TO DO: Reproduce the part of the Savathûn text starting at "Phil Hornshaw of" and ending at "her direct appearance.".

GIVEN TEXT:
^^^^^^^^^^^^^^^^
The expansion also introduced Light-infused moths that could empower Hive enemies or attack the player directly.

==== Later appearances ====
Savathûn remained important to later Destiny 2 storylines after her defeat in The Witch Queen.

== Promotion and merchandise ==
Savathûn has been the subject of licensed merchandise. In 2022, Game Informer covered a Numskull statue of the character released around The Witch Queen. The hand-painted statue stands 11.5 inches tall, with a wingspan of 26 inches and sits atop a base with plastic wing supports, and accompanied with a Hive acolyte soldier.

== Reception ==
Savathûn has been positively received as a villain. GamesRadar+ called her Destiny 2s best villain and argued that Bungie's serialized seasonal storytelling helped make her more effective than earlier antagonists. Wood wrote that Destiny 2 had become one of the strongest live-service narratives in games, partly because Bungie committed to building a long-term antagonist rather than introducing and discarding a villain within one campaign. He also noted that the weekly conversations in Season of the Lost gave the character direct screen time and allowed players to develop uncertainty about her motives. Kotaku described the "Books of Sorrow" as an important development in Destinys lore, arguing that they gave the Hive a tragic history, religious structure, and mythological depth beyond their function as enemies.

Phil Hornshaw of GameSpot described Savathûn as one of the game's most important characters and discussed her continued influence during the later seasonal story, where messages and schemes left behind by Savathûn shaped events even after her apparent death. The article argued that Savathûn's continuing relevance reflected long-running story ideas that had been developing for years.
He argued that her attempts to deceive and emotionally manipulate other characters made her more interesting than a conventional enemy, especially because some of her actions appeared to push humanity toward alliances rather than simple destruction. To Hornshaw, Savathûn may be described a long-running threat whose influence had appeared in curses, impersonation, indirect manipulation, and attempts to shape alliances before her direct appearance.
In a later article, Hornshaw described Savathûn as one of Destiny 2s best characters and said her manipulation continued to affect the story after her death.

Matt Miller of Game Informer praised Savathûn as a "wily and intriguing villain" and wrote that it was satisfying to finally see her schemes revealed after years of buildup. Miller argued that The Witch Queens stronger accomplishment was its nuanced treatment of characters, motives, and moral questions, which overrode the series' earlier simple Light-and-Darkness duality. He also described the campaign as a mystery story unfolding through memory and hidden truths.
^^^^^^^^^^^^^^^^
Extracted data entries

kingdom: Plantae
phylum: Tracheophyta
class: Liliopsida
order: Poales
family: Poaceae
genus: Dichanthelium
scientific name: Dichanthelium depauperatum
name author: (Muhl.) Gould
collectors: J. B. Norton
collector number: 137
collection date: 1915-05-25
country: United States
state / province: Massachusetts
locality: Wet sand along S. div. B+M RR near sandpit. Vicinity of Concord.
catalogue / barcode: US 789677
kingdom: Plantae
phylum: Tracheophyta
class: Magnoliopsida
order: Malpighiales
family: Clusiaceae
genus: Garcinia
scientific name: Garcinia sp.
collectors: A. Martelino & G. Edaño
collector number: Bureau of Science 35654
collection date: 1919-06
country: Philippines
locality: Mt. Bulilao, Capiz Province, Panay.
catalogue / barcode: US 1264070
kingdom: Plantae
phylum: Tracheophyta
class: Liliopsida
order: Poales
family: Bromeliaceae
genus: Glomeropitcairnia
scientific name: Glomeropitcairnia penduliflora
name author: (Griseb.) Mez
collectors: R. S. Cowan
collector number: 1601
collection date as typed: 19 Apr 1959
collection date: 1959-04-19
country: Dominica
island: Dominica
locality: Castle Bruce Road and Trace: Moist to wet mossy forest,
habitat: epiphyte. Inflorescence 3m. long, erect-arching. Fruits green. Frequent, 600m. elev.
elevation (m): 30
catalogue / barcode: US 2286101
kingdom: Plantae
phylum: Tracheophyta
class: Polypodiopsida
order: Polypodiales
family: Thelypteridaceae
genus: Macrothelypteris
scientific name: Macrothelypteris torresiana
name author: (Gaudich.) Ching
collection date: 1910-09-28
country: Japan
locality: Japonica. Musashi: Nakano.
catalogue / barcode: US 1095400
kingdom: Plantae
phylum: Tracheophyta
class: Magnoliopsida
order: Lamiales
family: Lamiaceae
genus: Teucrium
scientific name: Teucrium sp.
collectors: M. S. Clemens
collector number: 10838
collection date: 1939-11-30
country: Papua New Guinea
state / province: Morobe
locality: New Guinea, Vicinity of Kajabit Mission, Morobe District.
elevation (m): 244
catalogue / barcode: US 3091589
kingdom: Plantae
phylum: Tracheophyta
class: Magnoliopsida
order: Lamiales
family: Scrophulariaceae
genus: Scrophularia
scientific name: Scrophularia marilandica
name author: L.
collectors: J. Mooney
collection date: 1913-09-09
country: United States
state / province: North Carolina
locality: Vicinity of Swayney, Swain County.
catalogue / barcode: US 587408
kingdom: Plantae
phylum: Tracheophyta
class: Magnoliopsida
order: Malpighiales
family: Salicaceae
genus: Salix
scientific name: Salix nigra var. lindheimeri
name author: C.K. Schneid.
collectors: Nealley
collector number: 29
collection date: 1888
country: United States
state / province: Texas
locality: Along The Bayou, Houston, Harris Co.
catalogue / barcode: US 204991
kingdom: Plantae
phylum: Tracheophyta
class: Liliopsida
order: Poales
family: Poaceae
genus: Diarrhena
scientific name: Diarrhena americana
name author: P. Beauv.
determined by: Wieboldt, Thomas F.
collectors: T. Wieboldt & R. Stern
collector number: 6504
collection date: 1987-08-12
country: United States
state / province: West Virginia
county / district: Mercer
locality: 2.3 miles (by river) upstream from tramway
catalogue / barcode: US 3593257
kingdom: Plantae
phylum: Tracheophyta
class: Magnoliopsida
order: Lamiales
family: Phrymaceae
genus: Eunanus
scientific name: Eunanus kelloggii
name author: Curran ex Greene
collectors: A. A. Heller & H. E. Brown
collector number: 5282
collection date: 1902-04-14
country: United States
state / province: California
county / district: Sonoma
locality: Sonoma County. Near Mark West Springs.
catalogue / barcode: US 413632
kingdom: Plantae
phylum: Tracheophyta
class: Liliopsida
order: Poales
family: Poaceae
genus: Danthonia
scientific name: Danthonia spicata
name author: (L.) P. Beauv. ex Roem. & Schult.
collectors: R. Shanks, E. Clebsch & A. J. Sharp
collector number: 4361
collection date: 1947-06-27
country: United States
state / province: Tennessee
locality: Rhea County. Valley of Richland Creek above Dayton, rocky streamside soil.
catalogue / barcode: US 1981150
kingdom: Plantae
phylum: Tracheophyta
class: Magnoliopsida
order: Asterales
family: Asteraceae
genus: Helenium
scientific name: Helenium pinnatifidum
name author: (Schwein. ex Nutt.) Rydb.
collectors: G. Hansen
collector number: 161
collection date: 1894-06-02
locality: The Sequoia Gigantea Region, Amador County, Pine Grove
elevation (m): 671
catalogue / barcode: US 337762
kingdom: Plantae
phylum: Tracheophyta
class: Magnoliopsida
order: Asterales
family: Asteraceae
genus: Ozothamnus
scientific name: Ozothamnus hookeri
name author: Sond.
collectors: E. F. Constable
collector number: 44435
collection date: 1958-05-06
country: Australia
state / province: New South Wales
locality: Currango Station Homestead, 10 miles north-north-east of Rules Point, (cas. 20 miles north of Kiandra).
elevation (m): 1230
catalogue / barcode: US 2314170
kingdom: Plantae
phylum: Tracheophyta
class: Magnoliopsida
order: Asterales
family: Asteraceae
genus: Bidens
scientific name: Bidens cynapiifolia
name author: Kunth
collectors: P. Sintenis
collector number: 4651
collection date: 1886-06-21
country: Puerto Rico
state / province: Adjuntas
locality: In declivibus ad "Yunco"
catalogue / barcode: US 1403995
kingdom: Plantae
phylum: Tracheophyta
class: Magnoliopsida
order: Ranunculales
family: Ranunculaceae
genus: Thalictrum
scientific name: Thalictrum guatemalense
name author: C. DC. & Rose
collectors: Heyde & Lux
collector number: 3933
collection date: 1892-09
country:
^^^^^^^^^^^^^^^^
ANSWER TO THIS PROBLEM:
Phil Hornshaw of GameSpot described Savathûn as one of the game's most important characters and discussed her continued influence during the later seasonal story, where messages and schemes left behind by Savathûn shaped events even after her apparent death. The article argued that Savathûn's continuing relevance reflected long-running story ideas that had been developing for years.
He argued that her attempts to deceive and emotionally manipulate other characters made her more interesting than a conventional enemy, especially because some of her actions appeared to push humanity toward alliances rather than simple destruction. To Hornshaw, Savathûn may be described a long-running threat whose influence had appeared in curses, impersonation, indirect manipulation, and attempts to shape alliances before her direct appearance.